Re: irrational powers in Wolfram Alpha

Op 04/04/2025 om 04:53 schreef sobriquet:

 Hi!
 In this recent youtube video there is an interesting discussion about irrational powers:
 https://www.youtube.com/watch?v=aYuzwNa0_4o
  One of the claims in the video is that
 1^p = e^(i*2*pi*k*p) for integers k
 and that this will also hold in case p is an irrational number.
 Wolfram Alpha will agree that the statement holds if we pick k = 1 and a rational number like 3/7:
 https://www.wolframalpha.com/input?i=1%5E%283%2F7%29+%3D+e%5E%28i+2pi+ %283%2F7%29%29+
 But if you try to do it with an irrational number like sqrt(2), Wolfram Alpha says it's False (again with k=1).
 https://www.wolframalpha.com/input?i=1%5E%28sqrt%282%29%29+ %3D+e%5E%28i+2pi+%28sqrt%282%29%29%29+
 Is there any alternative way to verify the statement with Wolfram Alpha for irrational numbers p?

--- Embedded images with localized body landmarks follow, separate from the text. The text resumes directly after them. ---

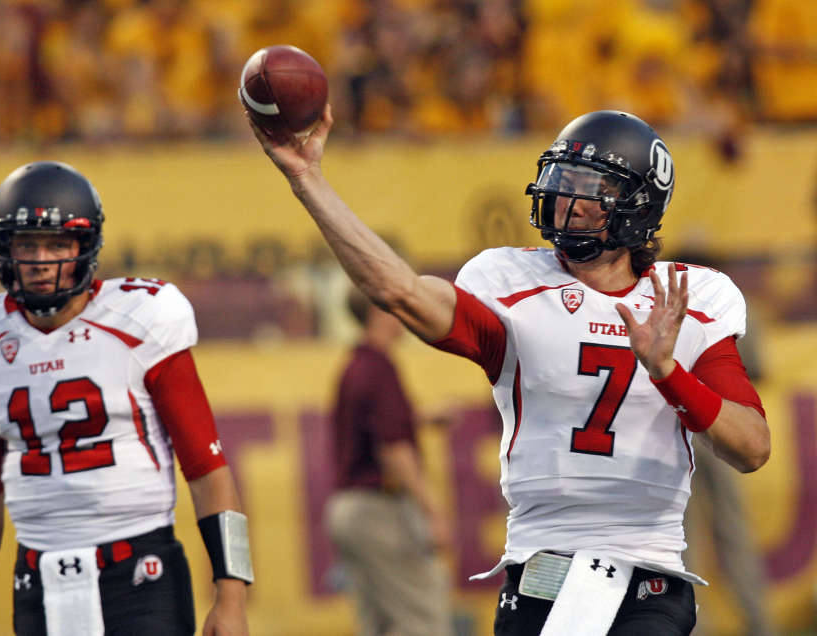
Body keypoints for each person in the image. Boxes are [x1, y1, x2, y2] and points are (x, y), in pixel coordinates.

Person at [248, 107, 771, 635]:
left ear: (638, 205)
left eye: (590, 187)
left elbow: (751, 448)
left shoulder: (688, 298)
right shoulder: (512, 284)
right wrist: (307, 179)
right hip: (538, 572)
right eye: (563, 180)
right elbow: (398, 292)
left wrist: (668, 373)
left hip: (646, 578)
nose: (566, 200)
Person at [0, 161, 253, 636]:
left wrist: (232, 595)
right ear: (4, 249)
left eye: (57, 244)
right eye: (26, 244)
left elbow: (208, 471)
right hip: (38, 577)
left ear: (85, 246)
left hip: (139, 570)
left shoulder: (141, 319)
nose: (40, 260)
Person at [325, 289, 454, 636]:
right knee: (422, 622)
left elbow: (374, 428)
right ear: (380, 311)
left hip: (349, 509)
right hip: (379, 510)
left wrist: (421, 418)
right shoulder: (379, 367)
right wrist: (432, 512)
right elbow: (393, 449)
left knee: (380, 625)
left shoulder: (356, 364)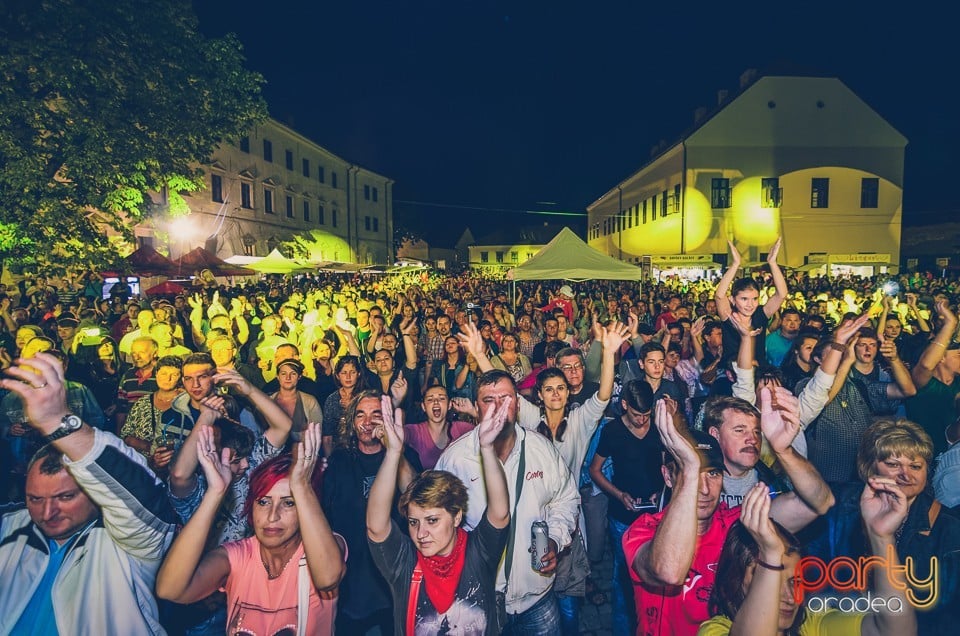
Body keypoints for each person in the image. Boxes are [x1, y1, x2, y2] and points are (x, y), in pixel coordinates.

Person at [0, 352, 178, 634]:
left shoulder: (128, 544)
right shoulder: (11, 526)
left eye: (65, 497)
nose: (47, 513)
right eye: (35, 499)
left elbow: (145, 495)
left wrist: (58, 422)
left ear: (95, 491)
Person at [157, 423, 347, 635]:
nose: (272, 516)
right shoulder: (239, 556)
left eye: (288, 503)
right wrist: (215, 494)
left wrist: (302, 487)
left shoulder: (324, 547)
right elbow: (170, 589)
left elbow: (327, 578)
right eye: (263, 502)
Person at [436, 370, 581, 634]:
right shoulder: (456, 459)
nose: (499, 406)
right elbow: (437, 523)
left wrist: (555, 539)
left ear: (517, 402)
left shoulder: (541, 450)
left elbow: (566, 498)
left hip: (536, 598)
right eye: (488, 399)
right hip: (479, 598)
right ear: (475, 408)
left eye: (506, 398)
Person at [698, 476, 917, 636]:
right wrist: (770, 556)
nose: (790, 597)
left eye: (795, 582)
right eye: (772, 582)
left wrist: (881, 538)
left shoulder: (809, 625)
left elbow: (895, 631)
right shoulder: (715, 630)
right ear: (736, 582)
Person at [368, 394, 511, 635]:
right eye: (413, 522)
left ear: (456, 517)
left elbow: (500, 513)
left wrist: (487, 449)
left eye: (432, 520)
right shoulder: (405, 563)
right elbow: (376, 527)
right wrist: (393, 453)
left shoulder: (478, 552)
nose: (420, 533)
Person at [806, 418, 960, 633]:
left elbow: (946, 618)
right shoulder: (842, 505)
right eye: (893, 464)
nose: (906, 474)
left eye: (915, 466)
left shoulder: (949, 529)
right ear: (869, 467)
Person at [323, 390, 423, 634]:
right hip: (351, 582)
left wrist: (394, 450)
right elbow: (324, 517)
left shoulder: (405, 456)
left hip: (393, 581)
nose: (367, 423)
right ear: (352, 421)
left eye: (375, 415)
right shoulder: (340, 460)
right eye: (360, 415)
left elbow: (416, 499)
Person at [589, 380, 665, 636]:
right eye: (637, 414)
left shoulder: (658, 427)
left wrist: (663, 491)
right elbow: (595, 470)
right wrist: (619, 495)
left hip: (657, 515)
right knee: (623, 580)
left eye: (647, 414)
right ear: (624, 405)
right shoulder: (612, 431)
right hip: (623, 518)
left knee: (656, 576)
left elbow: (672, 467)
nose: (643, 420)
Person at [715, 237, 788, 368]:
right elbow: (719, 296)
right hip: (731, 373)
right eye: (744, 299)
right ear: (732, 299)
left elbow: (781, 294)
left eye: (755, 299)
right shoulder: (728, 315)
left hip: (758, 371)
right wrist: (735, 264)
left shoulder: (760, 314)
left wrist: (772, 263)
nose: (750, 304)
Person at [120, 355, 183, 464]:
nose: (168, 378)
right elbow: (126, 436)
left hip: (177, 465)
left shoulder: (185, 403)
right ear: (156, 374)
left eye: (174, 374)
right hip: (143, 465)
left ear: (181, 377)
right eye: (163, 373)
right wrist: (149, 447)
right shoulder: (142, 403)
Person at [404, 385, 475, 470]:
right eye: (430, 399)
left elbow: (488, 436)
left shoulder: (461, 428)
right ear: (423, 407)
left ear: (449, 405)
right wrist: (396, 401)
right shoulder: (416, 431)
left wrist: (473, 412)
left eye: (441, 398)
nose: (436, 401)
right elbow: (396, 436)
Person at [321, 355, 366, 456]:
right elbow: (327, 435)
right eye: (344, 373)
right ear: (337, 375)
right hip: (339, 452)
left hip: (364, 449)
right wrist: (330, 461)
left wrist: (353, 407)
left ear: (358, 374)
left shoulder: (367, 397)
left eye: (352, 372)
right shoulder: (332, 399)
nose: (348, 377)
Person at [271, 358, 323, 441]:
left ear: (299, 377)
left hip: (303, 451)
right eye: (284, 374)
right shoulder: (268, 401)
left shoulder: (310, 401)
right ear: (277, 376)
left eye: (293, 374)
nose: (288, 378)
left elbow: (317, 432)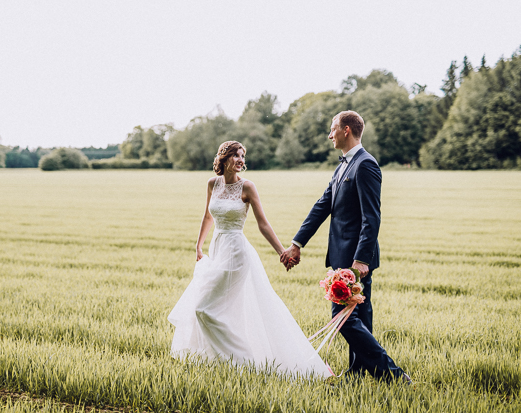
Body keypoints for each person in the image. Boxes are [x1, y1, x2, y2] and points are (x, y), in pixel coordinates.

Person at [168, 141, 332, 378]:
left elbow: (263, 224)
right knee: (221, 311)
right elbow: (207, 216)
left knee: (204, 309)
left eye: (243, 156)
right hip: (217, 249)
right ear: (224, 158)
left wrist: (281, 252)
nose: (241, 160)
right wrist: (198, 245)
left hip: (236, 254)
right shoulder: (212, 184)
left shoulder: (248, 187)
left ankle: (245, 363)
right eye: (237, 155)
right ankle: (225, 363)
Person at [280, 111, 411, 383]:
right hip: (342, 259)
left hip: (355, 262)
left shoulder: (365, 165)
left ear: (347, 130)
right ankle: (358, 373)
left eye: (333, 129)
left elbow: (371, 217)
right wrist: (297, 243)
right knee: (359, 317)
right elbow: (322, 206)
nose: (330, 135)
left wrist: (361, 259)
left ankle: (394, 376)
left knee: (344, 319)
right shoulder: (342, 167)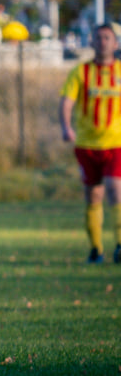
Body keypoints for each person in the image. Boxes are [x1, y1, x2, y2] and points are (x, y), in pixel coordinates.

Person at [59, 24, 121, 264]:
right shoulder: (80, 72)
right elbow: (66, 102)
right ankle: (96, 249)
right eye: (98, 38)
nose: (102, 42)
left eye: (107, 38)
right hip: (86, 144)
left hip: (116, 143)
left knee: (115, 191)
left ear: (115, 44)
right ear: (92, 42)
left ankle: (119, 245)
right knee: (93, 195)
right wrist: (66, 127)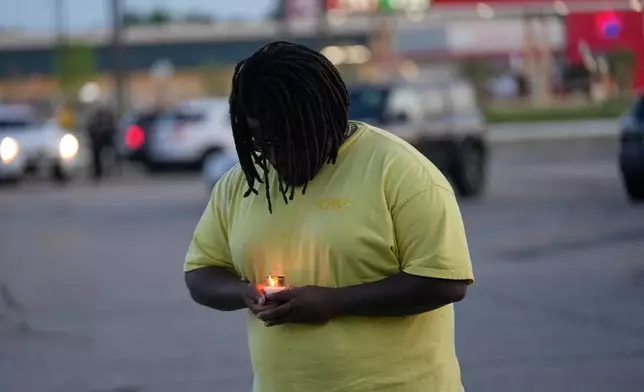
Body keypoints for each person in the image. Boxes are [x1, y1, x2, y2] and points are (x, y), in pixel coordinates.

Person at [184, 41, 474, 392]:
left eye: (289, 139)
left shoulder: (399, 171)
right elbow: (201, 273)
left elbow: (445, 281)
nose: (275, 155)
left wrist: (334, 302)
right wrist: (244, 293)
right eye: (262, 142)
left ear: (327, 117)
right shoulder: (242, 183)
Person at [86, 106, 117, 181]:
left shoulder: (106, 123)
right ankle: (98, 173)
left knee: (103, 158)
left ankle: (100, 172)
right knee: (96, 159)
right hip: (97, 144)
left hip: (103, 144)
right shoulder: (95, 123)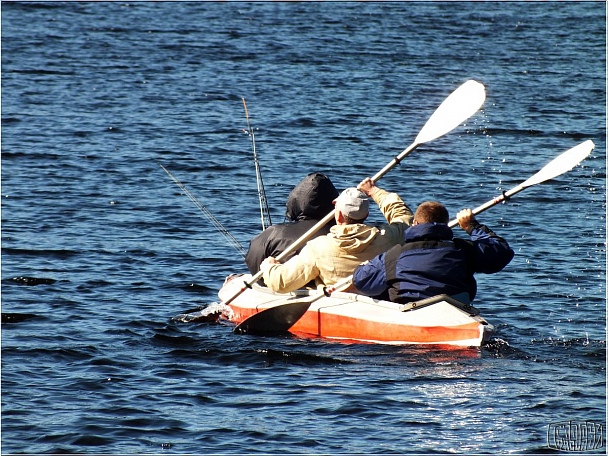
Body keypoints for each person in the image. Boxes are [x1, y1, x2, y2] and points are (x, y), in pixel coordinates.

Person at [259, 177, 414, 293]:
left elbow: (281, 283)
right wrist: (374, 191)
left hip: (337, 302)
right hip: (373, 299)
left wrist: (269, 266)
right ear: (366, 215)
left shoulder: (318, 248)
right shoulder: (388, 238)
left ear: (337, 216)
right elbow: (403, 215)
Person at [352, 201, 514, 304]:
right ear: (445, 224)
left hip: (409, 312)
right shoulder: (464, 250)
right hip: (455, 309)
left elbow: (361, 281)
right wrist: (472, 226)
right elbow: (502, 253)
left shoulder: (395, 255)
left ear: (415, 223)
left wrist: (364, 265)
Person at [245, 172, 339, 275]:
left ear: (294, 202)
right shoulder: (347, 235)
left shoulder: (274, 233)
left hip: (282, 285)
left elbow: (254, 263)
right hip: (332, 285)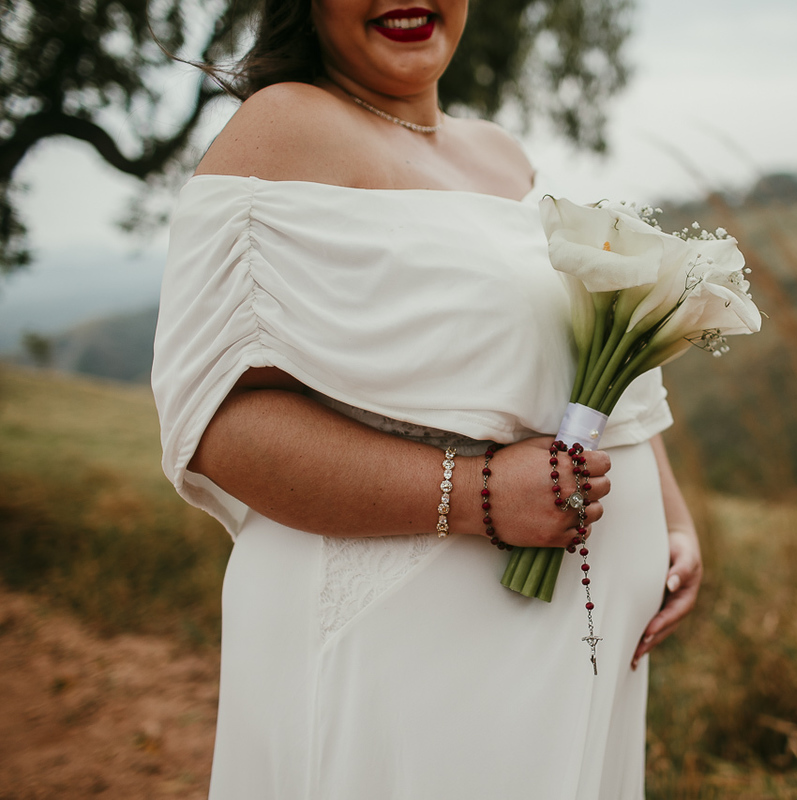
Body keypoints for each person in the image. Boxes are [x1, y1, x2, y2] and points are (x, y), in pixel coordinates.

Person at [150, 1, 703, 797]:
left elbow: (581, 358)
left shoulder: (501, 155)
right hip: (413, 652)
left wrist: (672, 520)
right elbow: (222, 427)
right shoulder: (285, 126)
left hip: (574, 645)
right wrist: (481, 496)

Actually Wolfram Alpha doesn't agree and it's kind of obvious since
(x^y)^z=x^(yz) only holds for positive numbers (so obviously not for complex numbers).
pi(3/7) just turns out to be interpreted as function application (the prime counting function which evaluates to 0 for 3/7) rather than multiplication.